Clearly, I don’t see eye to eye with those folks. And that is what it is- at the heart of it are the issues that continue to divide us- faith, economics, and clinging to things that should have been left in the past. I can’t fight all of that, and I don’t have the right to- one freedom I do hold to be inviolate is the right to think any way you want to.
It’s your actions that can and should be curtailed when they do harm to others.
Back to my central point, though- this is not a war. A virus isn’t interested in justice, and there’s no peace talks to pursue to end this. It is mindless. To keep calling the pandemic a war because it supposedly makes people band together is delusional.
And clearly, it’s also not working.
So how about we drop the bullshit rhetoric and look at the situation and our actions with a little more clarity? Not only does it do more honor to the people who have given their lives, it also puts control back in our hands to stop it from costing more lives.

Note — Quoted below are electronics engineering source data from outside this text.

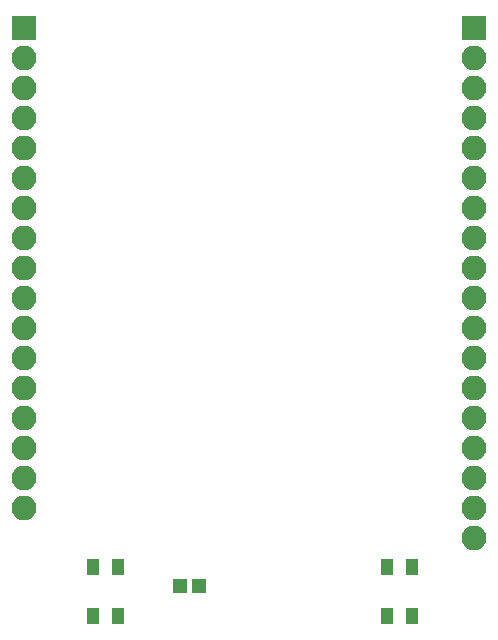
<source format=gbs>
G04 #@! TF.FileFunction,Soldermask,Bot*
%FSLAX46Y46*%
G04 Gerber Fmt 4.6, Leading zero omitted, Abs format (unit mm)*
G04 Created by KiCad (PCBNEW 4.0.6-e0-6349~52~ubuntu16.10.1) date Sat Mar  4 22:51:03 2017*
%MOMM*%
%LPD*%
G01*
G04 APERTURE LIST*
%ADD10C,0.100000*%
%ADD11R,1.050000X1.450000*%
%ADD12R,1.200000X1.200000*%
%ADD13R,2.100000X2.100000*%
%ADD14O,2.100000X2.100000*%
G04 APERTURE END LIST*
D10*
D11*
X160333000Y-120947000D03*
X160333000Y-116797000D03*
X158183000Y-120947000D03*
X158183000Y-116797000D03*
D12*
X167170000Y-118364000D03*
X165570000Y-118364000D03*
D13*
X152400000Y-71120000D03*
D14*
X152400000Y-73660000D03*
X152400000Y-76200000D03*
X152400000Y-78740000D03*
X152400000Y-81280000D03*
X152400000Y-83820000D03*
X152400000Y-86360000D03*
X152400000Y-88900000D03*
X152400000Y-91440000D03*
X152400000Y-93980000D03*
X152400000Y-96520000D03*
X152400000Y-99060000D03*
X152400000Y-101600000D03*
X152400000Y-104140000D03*
X152400000Y-106680000D03*
X152400000Y-109220000D03*
X152400000Y-111760000D03*
D11*
X185225000Y-120947000D03*
X185225000Y-116797000D03*
X183075000Y-120947000D03*
X183075000Y-116797000D03*
D13*
X190500000Y-71120000D03*
D14*
X190500000Y-73660000D03*
X190500000Y-76200000D03*
X190500000Y-78740000D03*
X190500000Y-81280000D03*
X190500000Y-83820000D03*
X190500000Y-86360000D03*
X190500000Y-88900000D03*
X190500000Y-91440000D03*
X190500000Y-93980000D03*
X190500000Y-96520000D03*
X190500000Y-99060000D03*
X190500000Y-101600000D03*
X190500000Y-104140000D03*
X190500000Y-106680000D03*
X190500000Y-109220000D03*
X190500000Y-111760000D03*
X190500000Y-114300000D03*
M02*

</source>
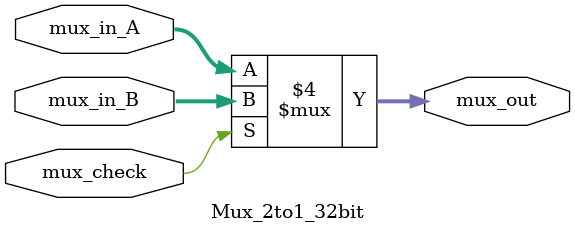
<source format=v>
module Mux_2to1_32bit(mux_out, mux_in_A, mux_in_B, mux_check);

    output  [31:0] mux_out;
    
    input   [31:0] mux_in_A;
    input   [31:0] mux_in_B;
    input   mux_check;
	reg     [31:0] mux_out;
	
    always@(*) begin
        if (mux_check == 0) begin
	        mux_out = mux_in_A;
	    end
	    else begin
            mux_out = mux_in_B;
	    end
	 end

endmodule
</source>
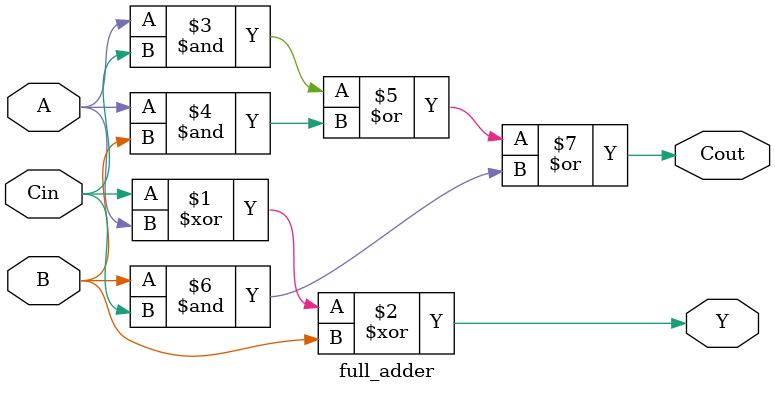
<source format=v>
module full_adder (
    input A, B, Cin,
    output Y, Cout
);

assign Y = Cin ^ A ^ B;

assign Cout = (A & Cin) | (A & B) | (B & Cin);

endmodule

</source>
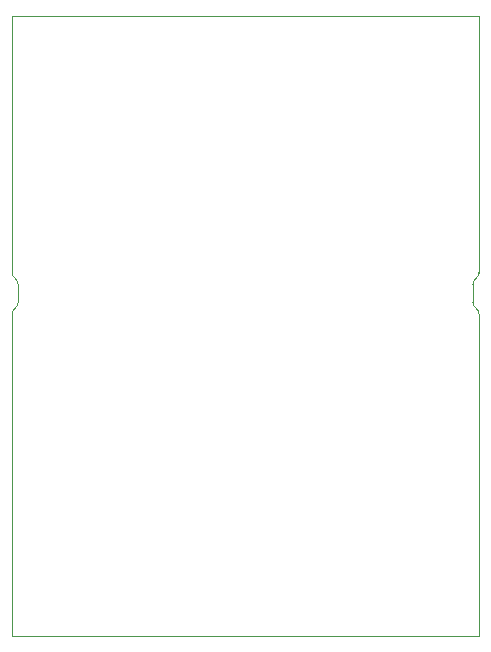
<source format=gbr>
%TF.GenerationSoftware,KiCad,Pcbnew,(6.0.0)*%
%TF.CreationDate,2022-01-05T23:10:14+08:00*%
%TF.ProjectId,CH573_KIT,43483537-335f-44b4-9954-2e6b69636164,rev?*%
%TF.SameCoordinates,Original*%
%TF.FileFunction,Profile,NP*%
%FSLAX46Y46*%
G04 Gerber Fmt 4.6, Leading zero omitted, Abs format (unit mm)*
G04 Created by KiCad (PCBNEW (6.0.0)) date 2022-01-05 23:10:14*
%MOMM*%
%LPD*%
G01*
G04 APERTURE LIST*
%TA.AperFunction,Profile*%
%ADD10C,0.100000*%
%TD*%
G04 APERTURE END LIST*
D10*
X184250001Y-74250000D02*
G75*
G03*
X184500000Y-74750000I605250J-9875D01*
G01*
X184750000Y-102500000D02*
X145250000Y-102500000D01*
X184749999Y-75250000D02*
G75*
G03*
X184500000Y-74750000I-605250J9875D01*
G01*
X145750000Y-72750000D02*
X145750000Y-74250000D01*
X145250001Y-71750000D02*
G75*
G03*
X145500000Y-72250000I605250J-9875D01*
G01*
X145250000Y-71750000D02*
X145250000Y-50000000D01*
X145500001Y-74750001D02*
G75*
G03*
X145750000Y-74250000I-355252J490126D01*
G01*
X145499999Y-74749999D02*
G75*
G03*
X145250000Y-75250000I355252J-490126D01*
G01*
X184750000Y-50000000D02*
X184750000Y-71750000D01*
X184499999Y-72249999D02*
G75*
G03*
X184250000Y-72750000I355252J-490126D01*
G01*
X145749999Y-72750000D02*
G75*
G03*
X145500000Y-72250000I-605250J9875D01*
G01*
X145250000Y-50000000D02*
X184750000Y-50000000D01*
X184250000Y-74250000D02*
X184250000Y-72750000D01*
X184750000Y-75250000D02*
X184750000Y-102500000D01*
X184500001Y-72250001D02*
G75*
G03*
X184750000Y-71750000I-355252J490126D01*
G01*
X145250000Y-102500000D02*
X145250000Y-75250000D01*
M02*

</source>
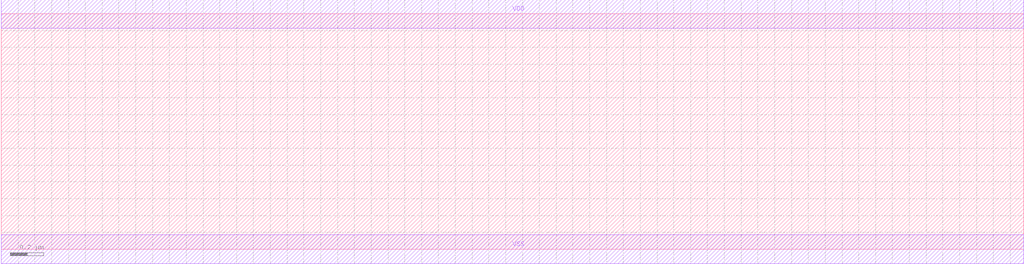
<source format=lef>
# 
# ******************************************************************************
# *                                                                            *
# *                   Copyright (C) 2004-2010, Nangate Inc.                    *
# *                           All rights reserved.                             *
# *                                                                            *
# * Nangate and the Nangate logo are trademarks of Nangate Inc.                *
# *                                                                            *
# * All trademarks, logos, software marks, and trade names (collectively the   *
# * "Marks") in this program are proprietary to Nangate or other respective    *
# * owners that have granted Nangate the right and license to use such Marks.  *
# * You are not permitted to use the Marks without the prior written consent   *
# * of Nangate or such third party that may own the Marks.                     *
# *                                                                            *
# * This file has been provided pursuant to a License Agreement containing     *
# * restrictions on its use. This file contains valuable trade secrets and     *
# * proprietary information of Nangate Inc., and is protected by U.S. and      *
# * international laws and/or treaties.                                        *
# *                                                                            *
# * The copyright notice(s) in this file does not indicate actual or intended  *
# * publication of this file.                                                  *
# *                                                                            *
# *     NGLibraryCreator, v2010.08-HR32-SP3-2010-08-05 - build 1009061800      *
# *                                                                            *
# ******************************************************************************
# 
# 
# Running on brazil06.nangate.com.br for user Giancarlo Franciscatto (gfr).
# Local time is now Fri, 3 Dec 2010, 19:32:18.
# Main process id is 27821.

VERSION 5.6 ;
BUSBITCHARS "[]" ;
DIVIDERCHAR "/" ;

MACRO FILLCELL_X32
  CLASS core ;
  FOREIGN FILLCELL_X32 0.0 0.0 ;
  ORIGIN 0 0 ;
  SYMMETRY X Y ;
  SITE FreePDK45_38x28_10R_NP_162NW_34O ;
  SIZE 6.08 BY 1.4 ;
  PIN VDD
    DIRECTION INOUT ;
    USE power ;
    SHAPE ABUTMENT ;
    PORT
      LAYER metal1 ;
        POLYGON 0 1.315 6.08 1.315 6.08 1.485 0 1.485  ;
    END
  END VDD
  PIN VSS
    DIRECTION INOUT ;
    USE ground ;
    SHAPE ABUTMENT ;
    PORT
      LAYER metal1 ;
        POLYGON 0 -0.085 6.08 -0.085 6.08 0.085 0 0.085  ;
    END
  END VSS
END FILLCELL_X32

END LIBRARY
#
# End of file
#

</source>
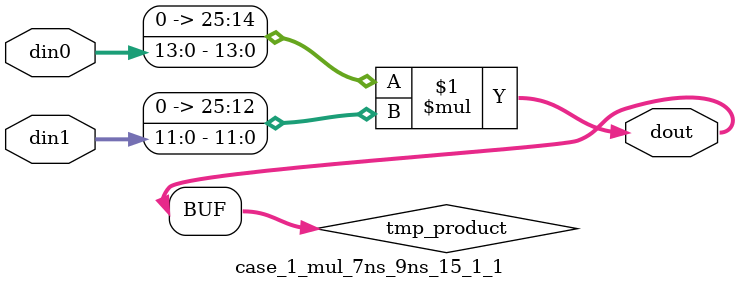
<source format=v>

`timescale 1 ns / 1 ps

 (* use_dsp = "no" *)  module case_1_mul_7ns_9ns_15_1_1(din0, din1, dout);
parameter ID = 1;
parameter NUM_STAGE = 0;
parameter din0_WIDTH = 14;
parameter din1_WIDTH = 12;
parameter dout_WIDTH = 26;

input [din0_WIDTH - 1 : 0] din0; 
input [din1_WIDTH - 1 : 0] din1; 
output [dout_WIDTH - 1 : 0] dout;

wire signed [dout_WIDTH - 1 : 0] tmp_product;
























assign tmp_product = $signed({1'b0, din0}) * $signed({1'b0, din1});











assign dout = tmp_product;





















endmodule

</source>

And it also dishonors those who so deeply believed in the ideas of freedom, justice, and peace that they laid down their lives to achieve that goal- not for themselves, but for us all.
Happy Memorial Day. To those that gave their lives in war, I honor and salute you. To those that have had to die due to lack of PPE, awareness, and the ability to face the reality of our situation, I mourn for you and wish the powers that be had a better plan through this.